Anyway, I look forward to giving it away when this young man gets back safely from Iraq.


----------



## Revolver (Aug 26, 2006)

I hate to inform you it's Brazilian made too. The only standard 1911 I know of currently produced in the United States at a sane price are the Auto Ordnance pistols.


----------



## Baldy (Jun 21, 2006)

Revolvers right the frames for all Springfields are made in Brazil and put together in Illinois.


----------



## falshman70 (Jul 13, 2006)

I thought the frame may have been Brazilian-made....but at least this one doesn't say it on the frame. :smt1099


----------



## Kruz (Sep 3, 2006)

falshman70- I think he will be to busy enjoying his new gift to care where it was made.:mrgreen:

and that's a nice thing your doing for him :smt023


----------



## falshman70 (Jul 13, 2006)

Turns out the frame and slide are brought in as rough casting from Brazil and all subsequent machining and assembly is done in IL. The serial # begins with NM which I have been given to understand stands for National Match and means an assembler picked out a frame and slide and did some hand lapping to improve fit. That's what I've been told, anyway.


----------



## crankshop1000 (Aug 1, 2007)

Under the grips will be stamped IMBREL made in Brazil.Nothing wrong with that. You will look far and wide for an all made in the USA 1911. If they exist at all anymore.


----------



## Baldy (Jun 21, 2006)

crankshop1000 said:


> Under the grips will be stamped IMBREL made in Brazil.Nothing wrong with that. You will look far and wide for an all made in the USA 1911. If they exist at all anymore.

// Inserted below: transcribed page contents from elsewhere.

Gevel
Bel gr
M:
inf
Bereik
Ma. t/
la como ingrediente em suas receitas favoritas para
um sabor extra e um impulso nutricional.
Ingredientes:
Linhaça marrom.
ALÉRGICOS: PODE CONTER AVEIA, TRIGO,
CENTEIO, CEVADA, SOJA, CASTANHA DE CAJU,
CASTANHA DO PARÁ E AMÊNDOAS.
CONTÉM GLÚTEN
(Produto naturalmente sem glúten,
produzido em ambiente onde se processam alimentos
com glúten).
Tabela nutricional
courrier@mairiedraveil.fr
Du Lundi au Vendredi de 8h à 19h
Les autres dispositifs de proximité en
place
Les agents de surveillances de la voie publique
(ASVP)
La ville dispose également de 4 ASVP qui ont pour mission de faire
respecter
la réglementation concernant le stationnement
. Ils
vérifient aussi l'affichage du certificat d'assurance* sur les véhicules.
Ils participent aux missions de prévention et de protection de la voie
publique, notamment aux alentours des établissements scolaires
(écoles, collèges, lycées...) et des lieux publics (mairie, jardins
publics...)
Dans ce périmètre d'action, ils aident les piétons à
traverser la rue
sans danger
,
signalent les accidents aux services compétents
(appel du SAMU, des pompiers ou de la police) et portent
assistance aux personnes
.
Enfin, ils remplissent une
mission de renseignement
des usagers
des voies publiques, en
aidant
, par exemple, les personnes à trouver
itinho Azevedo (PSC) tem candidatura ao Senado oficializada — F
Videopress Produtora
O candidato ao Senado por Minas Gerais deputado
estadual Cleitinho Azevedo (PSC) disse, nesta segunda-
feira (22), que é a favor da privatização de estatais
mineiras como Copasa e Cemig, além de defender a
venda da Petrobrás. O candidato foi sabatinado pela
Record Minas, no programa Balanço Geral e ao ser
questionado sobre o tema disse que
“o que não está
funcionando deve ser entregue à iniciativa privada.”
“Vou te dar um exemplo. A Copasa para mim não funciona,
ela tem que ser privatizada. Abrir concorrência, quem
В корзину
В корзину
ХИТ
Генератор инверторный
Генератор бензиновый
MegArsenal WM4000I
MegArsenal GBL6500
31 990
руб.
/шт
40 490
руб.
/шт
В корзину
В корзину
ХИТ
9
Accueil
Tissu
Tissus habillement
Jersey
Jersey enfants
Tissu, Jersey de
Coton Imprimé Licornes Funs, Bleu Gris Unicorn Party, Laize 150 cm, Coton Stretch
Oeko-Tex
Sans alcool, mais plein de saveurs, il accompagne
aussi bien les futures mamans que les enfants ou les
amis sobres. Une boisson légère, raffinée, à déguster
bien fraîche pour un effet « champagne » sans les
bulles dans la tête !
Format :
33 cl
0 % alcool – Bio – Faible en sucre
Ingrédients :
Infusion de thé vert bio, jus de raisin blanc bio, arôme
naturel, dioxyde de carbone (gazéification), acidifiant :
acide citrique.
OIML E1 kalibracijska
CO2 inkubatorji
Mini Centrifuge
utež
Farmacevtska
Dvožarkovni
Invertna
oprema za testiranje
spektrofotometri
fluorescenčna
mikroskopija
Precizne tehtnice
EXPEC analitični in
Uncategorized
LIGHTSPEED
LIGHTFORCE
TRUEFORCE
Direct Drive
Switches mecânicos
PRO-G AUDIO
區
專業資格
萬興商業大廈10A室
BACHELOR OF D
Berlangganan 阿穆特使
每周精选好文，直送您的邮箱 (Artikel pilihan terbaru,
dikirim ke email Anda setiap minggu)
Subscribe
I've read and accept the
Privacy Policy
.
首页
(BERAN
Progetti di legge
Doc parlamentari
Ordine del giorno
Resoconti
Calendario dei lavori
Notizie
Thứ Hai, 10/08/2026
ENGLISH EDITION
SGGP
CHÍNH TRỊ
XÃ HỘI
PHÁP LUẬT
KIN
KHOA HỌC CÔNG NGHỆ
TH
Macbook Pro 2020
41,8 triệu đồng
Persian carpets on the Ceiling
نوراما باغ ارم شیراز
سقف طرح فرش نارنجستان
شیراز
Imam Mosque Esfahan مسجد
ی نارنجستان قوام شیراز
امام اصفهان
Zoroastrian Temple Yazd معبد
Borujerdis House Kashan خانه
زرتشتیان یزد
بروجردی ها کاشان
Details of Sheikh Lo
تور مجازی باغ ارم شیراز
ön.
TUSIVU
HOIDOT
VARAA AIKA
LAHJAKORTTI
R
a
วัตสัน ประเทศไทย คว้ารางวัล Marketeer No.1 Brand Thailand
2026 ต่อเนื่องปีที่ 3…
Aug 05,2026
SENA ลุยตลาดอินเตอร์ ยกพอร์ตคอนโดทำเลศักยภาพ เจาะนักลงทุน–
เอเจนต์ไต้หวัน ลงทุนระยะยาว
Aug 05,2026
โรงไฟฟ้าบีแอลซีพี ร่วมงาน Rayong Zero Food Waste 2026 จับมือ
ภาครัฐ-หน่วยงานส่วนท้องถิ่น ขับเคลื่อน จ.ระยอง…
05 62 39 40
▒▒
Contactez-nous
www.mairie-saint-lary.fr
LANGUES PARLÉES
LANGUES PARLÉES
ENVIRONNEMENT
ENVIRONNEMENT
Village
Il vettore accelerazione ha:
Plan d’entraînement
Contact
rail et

I am sure the youngman will be thrilled with it and I agree with Crankshop 100%. If a gun is assembled in the US it considered made in the US by ATF. Parts come in from all over the world. I ran into that with a mauser back in the late 70's. Good luck.:smt1099


----------



## DevilsJohnson (Oct 21, 2007)

falshman70 said:


> Turns out the frame and slide are brought in as rough casting from Brazil and all subsequent machining and assembly is done in IL. The serial # begins with NM which I have been given to understand stands for National Match and means an assembler picked out a frame and slide and did some hand lapping to improve fit. That's what I've been told, anyway.


That's the truth of the GI/Mil-Spec Springfield 1911's I was told that by a guy that worked for em some time ago.

That one in my avatar Started out as a Mil-Spec (no reference on the frame about it being made anywhere else either) that I did a few mods to to make it shoot a little better. I love that pistol. It keeps up wit ha to of more pricey 1911's that friends of mine shoot with.


----------



## Navy Jake (Oct 14, 2007)

I was curious about all of this as well, I just bought my first hand gun, a springfield mil-spec, and it says made in brazil-imbel, 

So can you purchase a springfield mil-spec that is 100% made,handled and assembled in USA? Does this take away from the worth of my weapon? I guess in the end, it is about reliability.


----------